Further, through the application of theory from narratology I consider exactly how the young authors of these stories are connecting with their audiences. The project aims to bring marginalised voices of disadvantaged children and young people into the centre of the community to encourage connection and empathy through stories. We seek to challenge dominant discourses around unconventional families, while also furthering the neglected dimension within children’s literature of young people telling their own stories. This paper asks how such connections can occur and specifically details the steps in the journey of the stories from the edges of the community into the centre.

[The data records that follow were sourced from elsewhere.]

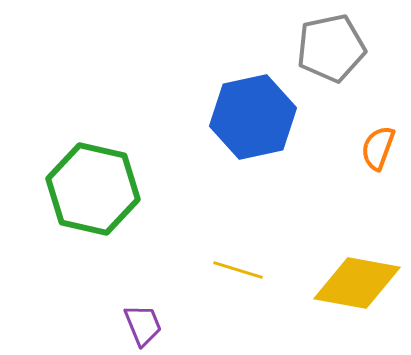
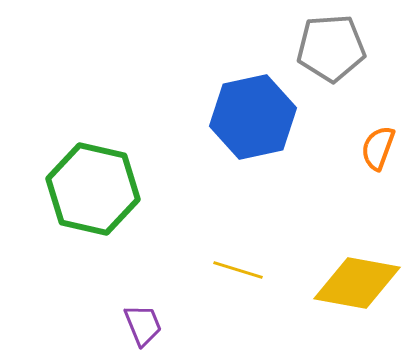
gray pentagon: rotated 8 degrees clockwise
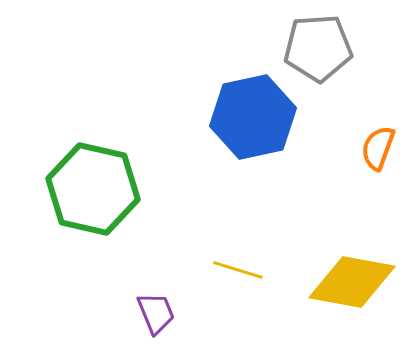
gray pentagon: moved 13 px left
yellow diamond: moved 5 px left, 1 px up
purple trapezoid: moved 13 px right, 12 px up
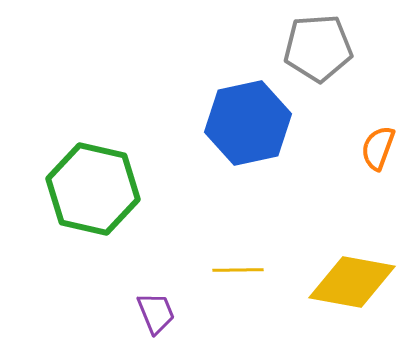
blue hexagon: moved 5 px left, 6 px down
yellow line: rotated 18 degrees counterclockwise
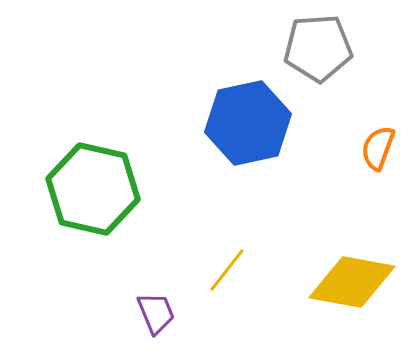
yellow line: moved 11 px left; rotated 51 degrees counterclockwise
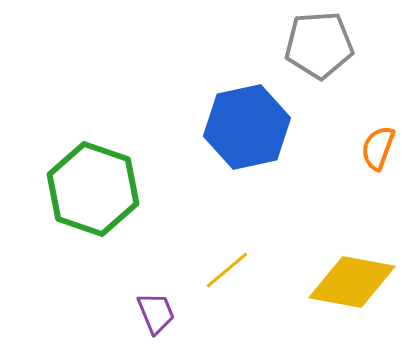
gray pentagon: moved 1 px right, 3 px up
blue hexagon: moved 1 px left, 4 px down
green hexagon: rotated 6 degrees clockwise
yellow line: rotated 12 degrees clockwise
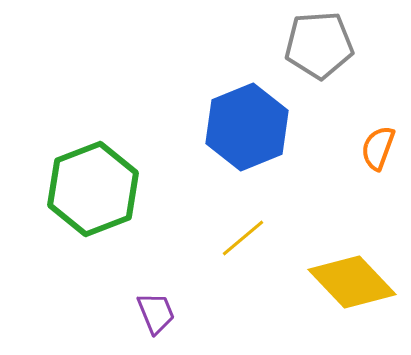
blue hexagon: rotated 10 degrees counterclockwise
green hexagon: rotated 20 degrees clockwise
yellow line: moved 16 px right, 32 px up
yellow diamond: rotated 36 degrees clockwise
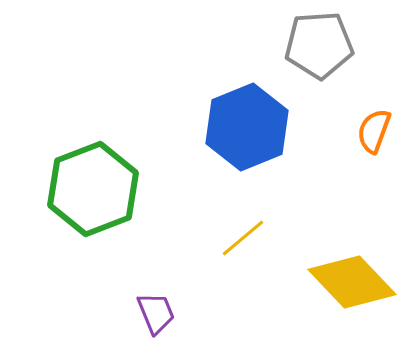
orange semicircle: moved 4 px left, 17 px up
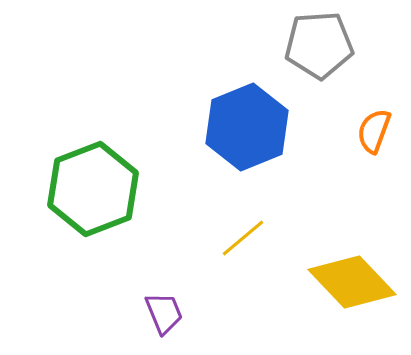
purple trapezoid: moved 8 px right
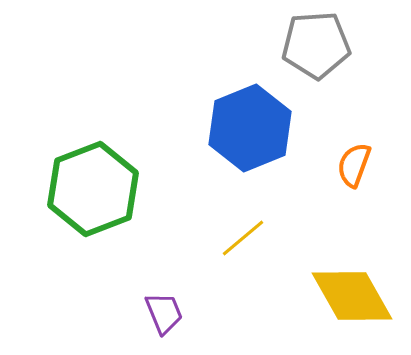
gray pentagon: moved 3 px left
blue hexagon: moved 3 px right, 1 px down
orange semicircle: moved 20 px left, 34 px down
yellow diamond: moved 14 px down; rotated 14 degrees clockwise
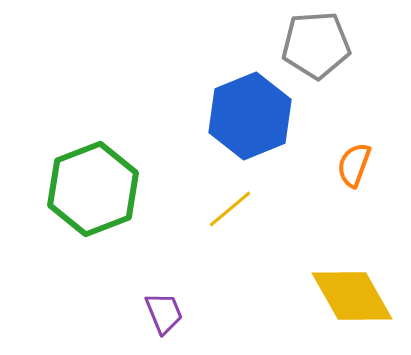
blue hexagon: moved 12 px up
yellow line: moved 13 px left, 29 px up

The children and young people all access services provided by a UK charity that supports vulnerable children. Through their participation in the project the children become powerful as not only providers of stories, but tellers of them: the narration of their lives will be determined by the young people themselves through collaborative assemblages of their stories, facilitated by well-known children’s authors. Together the young people, authors and researchers will recreate, blend, fictionalize and re-present their stories in ways that they are happy with as authentic yet triumphant. The latter part of the project involves the children designing phygital objects with university-based digital designers, which will be the means of communicating their stories to the public. For example, they may create a life-sized tree with story-containing apples that can be picked; a dragon that breathes out stories; or a park bench that murmurs. I present an interpretation and elaboration of the discourse structure of narrative prose (Short 1996) in an attempt to illustrate and elucidate the complexities of the relationship between the ‘author’ and ‘reader’ of these stories. The stories’ journey includes exploring where truth becomes fiction, where child becomes both narrator and narratee, and where the public becomes the reader. The mediation of the phygital objects in the telling of these stories is a further step in exploring how the public becomes the receiver of the story’s message. I discuss how multiple tellers of multiple stories from the edges of the community can combine to create meaningful messages for people in a more central location. The application of a framework from narratology to community-based participatory research raises bigger questions about the relationships between different parts of the community and between researcher and participant, as well as between author and owner, between story and narrative, and between teller and told.